■ **YOUR TASK**:
Starting at the top of the entries below, print each line exactly until the line with "about 30–40/1000 infants" has been printed too.

[Collection entries]
##########

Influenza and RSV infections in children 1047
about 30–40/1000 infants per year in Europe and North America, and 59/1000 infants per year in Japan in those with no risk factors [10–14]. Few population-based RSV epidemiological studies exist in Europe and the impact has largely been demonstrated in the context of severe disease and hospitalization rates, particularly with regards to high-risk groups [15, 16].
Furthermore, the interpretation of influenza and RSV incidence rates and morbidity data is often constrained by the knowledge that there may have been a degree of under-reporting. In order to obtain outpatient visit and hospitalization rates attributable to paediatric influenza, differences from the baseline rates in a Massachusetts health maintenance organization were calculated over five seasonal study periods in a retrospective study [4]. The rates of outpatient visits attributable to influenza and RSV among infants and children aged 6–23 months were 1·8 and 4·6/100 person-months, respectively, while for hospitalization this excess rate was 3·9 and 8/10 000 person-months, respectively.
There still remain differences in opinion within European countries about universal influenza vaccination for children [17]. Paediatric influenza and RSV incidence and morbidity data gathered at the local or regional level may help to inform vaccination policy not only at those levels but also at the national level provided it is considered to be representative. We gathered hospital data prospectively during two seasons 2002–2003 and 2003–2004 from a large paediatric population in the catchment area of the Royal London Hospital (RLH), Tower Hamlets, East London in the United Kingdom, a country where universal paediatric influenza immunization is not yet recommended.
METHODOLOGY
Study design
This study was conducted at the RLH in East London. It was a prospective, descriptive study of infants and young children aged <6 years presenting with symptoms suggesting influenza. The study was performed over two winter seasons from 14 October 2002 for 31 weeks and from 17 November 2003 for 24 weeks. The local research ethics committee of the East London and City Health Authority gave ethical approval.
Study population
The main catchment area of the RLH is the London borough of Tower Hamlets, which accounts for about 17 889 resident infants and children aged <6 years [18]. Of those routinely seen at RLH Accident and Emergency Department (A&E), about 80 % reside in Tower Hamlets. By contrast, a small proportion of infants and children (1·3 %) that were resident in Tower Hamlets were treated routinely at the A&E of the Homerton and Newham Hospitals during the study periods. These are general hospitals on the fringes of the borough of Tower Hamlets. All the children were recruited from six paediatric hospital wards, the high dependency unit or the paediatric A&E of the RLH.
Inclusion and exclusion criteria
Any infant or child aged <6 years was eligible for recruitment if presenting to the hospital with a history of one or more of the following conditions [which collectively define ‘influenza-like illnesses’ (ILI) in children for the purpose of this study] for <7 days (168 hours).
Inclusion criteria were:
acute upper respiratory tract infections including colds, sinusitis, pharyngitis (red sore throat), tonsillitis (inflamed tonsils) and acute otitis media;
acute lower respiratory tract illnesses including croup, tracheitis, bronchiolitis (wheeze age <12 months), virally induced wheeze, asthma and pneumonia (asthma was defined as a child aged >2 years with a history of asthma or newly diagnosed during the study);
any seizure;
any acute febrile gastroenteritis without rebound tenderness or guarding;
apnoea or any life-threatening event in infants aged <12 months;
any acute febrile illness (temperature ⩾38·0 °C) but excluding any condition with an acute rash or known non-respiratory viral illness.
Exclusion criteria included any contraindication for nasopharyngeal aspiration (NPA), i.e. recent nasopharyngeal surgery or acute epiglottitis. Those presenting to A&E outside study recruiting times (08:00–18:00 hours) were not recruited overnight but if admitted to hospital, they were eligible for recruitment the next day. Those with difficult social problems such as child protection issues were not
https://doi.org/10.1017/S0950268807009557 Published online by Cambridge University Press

##########

■ **WRITTEN SOLUTION**:
Influenza and RSV infections in children 1047
about 30–40/1000 infants per year in Europe and North America, and 59/1000 infants per year in Japan in those with no risk factors [10–14]. Few population-based RSV epidemiological studies exist in Europe and the impact has largely been demonstrated in the context of severe disease and hospitalization rates, particularly with regards to high-risk groups [15, 16].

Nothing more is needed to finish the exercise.